Stored items from a collection
☆ ☆ ☆ ☆ ☆ ☆ ☆

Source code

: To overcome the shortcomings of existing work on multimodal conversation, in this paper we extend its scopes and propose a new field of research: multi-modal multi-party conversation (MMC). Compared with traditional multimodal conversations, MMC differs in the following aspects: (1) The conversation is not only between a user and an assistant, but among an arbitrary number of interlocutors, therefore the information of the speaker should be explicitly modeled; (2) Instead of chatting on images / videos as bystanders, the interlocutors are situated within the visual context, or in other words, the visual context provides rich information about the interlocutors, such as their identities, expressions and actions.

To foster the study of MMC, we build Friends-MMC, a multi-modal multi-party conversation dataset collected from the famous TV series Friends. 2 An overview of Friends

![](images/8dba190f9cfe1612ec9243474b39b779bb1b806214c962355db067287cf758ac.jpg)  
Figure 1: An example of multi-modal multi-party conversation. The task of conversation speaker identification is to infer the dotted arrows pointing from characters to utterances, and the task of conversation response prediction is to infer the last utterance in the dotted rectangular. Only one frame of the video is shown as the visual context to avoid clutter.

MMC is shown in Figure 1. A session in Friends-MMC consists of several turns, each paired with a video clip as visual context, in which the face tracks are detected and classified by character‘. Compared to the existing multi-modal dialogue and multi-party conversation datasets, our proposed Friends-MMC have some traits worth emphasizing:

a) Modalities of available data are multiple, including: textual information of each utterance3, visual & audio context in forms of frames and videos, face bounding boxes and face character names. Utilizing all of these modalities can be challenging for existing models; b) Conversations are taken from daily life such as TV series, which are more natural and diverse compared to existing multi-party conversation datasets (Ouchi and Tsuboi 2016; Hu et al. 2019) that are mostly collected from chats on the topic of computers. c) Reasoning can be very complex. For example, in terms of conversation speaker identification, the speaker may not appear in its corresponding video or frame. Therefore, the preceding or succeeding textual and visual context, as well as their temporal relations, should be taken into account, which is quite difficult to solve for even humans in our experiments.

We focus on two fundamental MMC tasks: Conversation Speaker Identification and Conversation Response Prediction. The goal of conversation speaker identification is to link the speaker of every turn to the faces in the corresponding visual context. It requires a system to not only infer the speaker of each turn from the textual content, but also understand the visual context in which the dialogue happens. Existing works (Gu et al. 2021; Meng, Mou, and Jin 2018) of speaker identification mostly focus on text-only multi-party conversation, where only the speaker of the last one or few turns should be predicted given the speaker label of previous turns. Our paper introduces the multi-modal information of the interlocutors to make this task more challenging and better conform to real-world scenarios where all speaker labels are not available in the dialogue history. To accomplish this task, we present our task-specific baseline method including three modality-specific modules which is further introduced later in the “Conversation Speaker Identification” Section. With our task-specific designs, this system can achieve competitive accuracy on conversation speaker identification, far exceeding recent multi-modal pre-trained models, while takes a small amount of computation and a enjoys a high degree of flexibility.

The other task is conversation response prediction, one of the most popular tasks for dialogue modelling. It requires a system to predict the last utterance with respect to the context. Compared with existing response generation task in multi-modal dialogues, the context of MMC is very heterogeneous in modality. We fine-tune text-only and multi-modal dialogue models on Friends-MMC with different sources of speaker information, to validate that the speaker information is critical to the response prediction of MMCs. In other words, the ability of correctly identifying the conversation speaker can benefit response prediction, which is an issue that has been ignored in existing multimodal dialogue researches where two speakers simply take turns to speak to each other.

☆ ☆ ☆ ☆ ☆ ☆ ☆

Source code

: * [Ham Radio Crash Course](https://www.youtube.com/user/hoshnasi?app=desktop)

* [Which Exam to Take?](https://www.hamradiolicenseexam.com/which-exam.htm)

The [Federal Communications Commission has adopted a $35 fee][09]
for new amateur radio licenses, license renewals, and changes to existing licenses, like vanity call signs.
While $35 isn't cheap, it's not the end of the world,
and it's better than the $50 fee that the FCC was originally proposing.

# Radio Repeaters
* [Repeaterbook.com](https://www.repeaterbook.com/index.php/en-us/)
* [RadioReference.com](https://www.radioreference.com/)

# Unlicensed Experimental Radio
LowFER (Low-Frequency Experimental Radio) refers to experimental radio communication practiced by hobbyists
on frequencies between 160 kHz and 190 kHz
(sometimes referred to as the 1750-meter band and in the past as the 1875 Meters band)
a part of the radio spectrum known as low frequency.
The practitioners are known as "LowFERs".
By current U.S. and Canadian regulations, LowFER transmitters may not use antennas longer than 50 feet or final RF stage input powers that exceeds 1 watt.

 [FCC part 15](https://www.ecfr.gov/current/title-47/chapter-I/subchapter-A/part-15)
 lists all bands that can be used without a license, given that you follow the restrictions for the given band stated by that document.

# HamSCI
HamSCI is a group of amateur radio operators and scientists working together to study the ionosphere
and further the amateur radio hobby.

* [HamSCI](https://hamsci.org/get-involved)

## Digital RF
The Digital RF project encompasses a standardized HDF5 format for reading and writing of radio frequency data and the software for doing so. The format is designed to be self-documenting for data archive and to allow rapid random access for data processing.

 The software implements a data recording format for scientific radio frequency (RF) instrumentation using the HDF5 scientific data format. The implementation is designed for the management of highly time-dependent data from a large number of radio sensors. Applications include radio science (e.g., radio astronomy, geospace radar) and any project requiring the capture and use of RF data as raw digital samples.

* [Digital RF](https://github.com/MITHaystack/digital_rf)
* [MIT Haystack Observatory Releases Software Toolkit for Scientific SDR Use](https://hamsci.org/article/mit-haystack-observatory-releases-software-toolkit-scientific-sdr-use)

☆ ☆ ☆ ☆ ☆ ☆ ☆

◆ WHAT YOU NEED TO DO
From the entries above, copy each line holding "project".

◆ EXERCISE OUTPUT
The Digital RF project encompasses a standardized HDF5 format for reading and writing of radio frequency data and the software for doing so. The format is designed to be self-documenting for data archive and to allow rapid random access for data processing.
 The software implements a data recording format for scientific radio frequency (RF) instrumentation using the HDF5 scientific data format. The implementation is designed for the management of highly time-dependent data from a large number of radio sensors. Applications include radio science (e.g., radio astronomy, geospace radar) and any project requiring the capture and use of RF data as raw digital samples.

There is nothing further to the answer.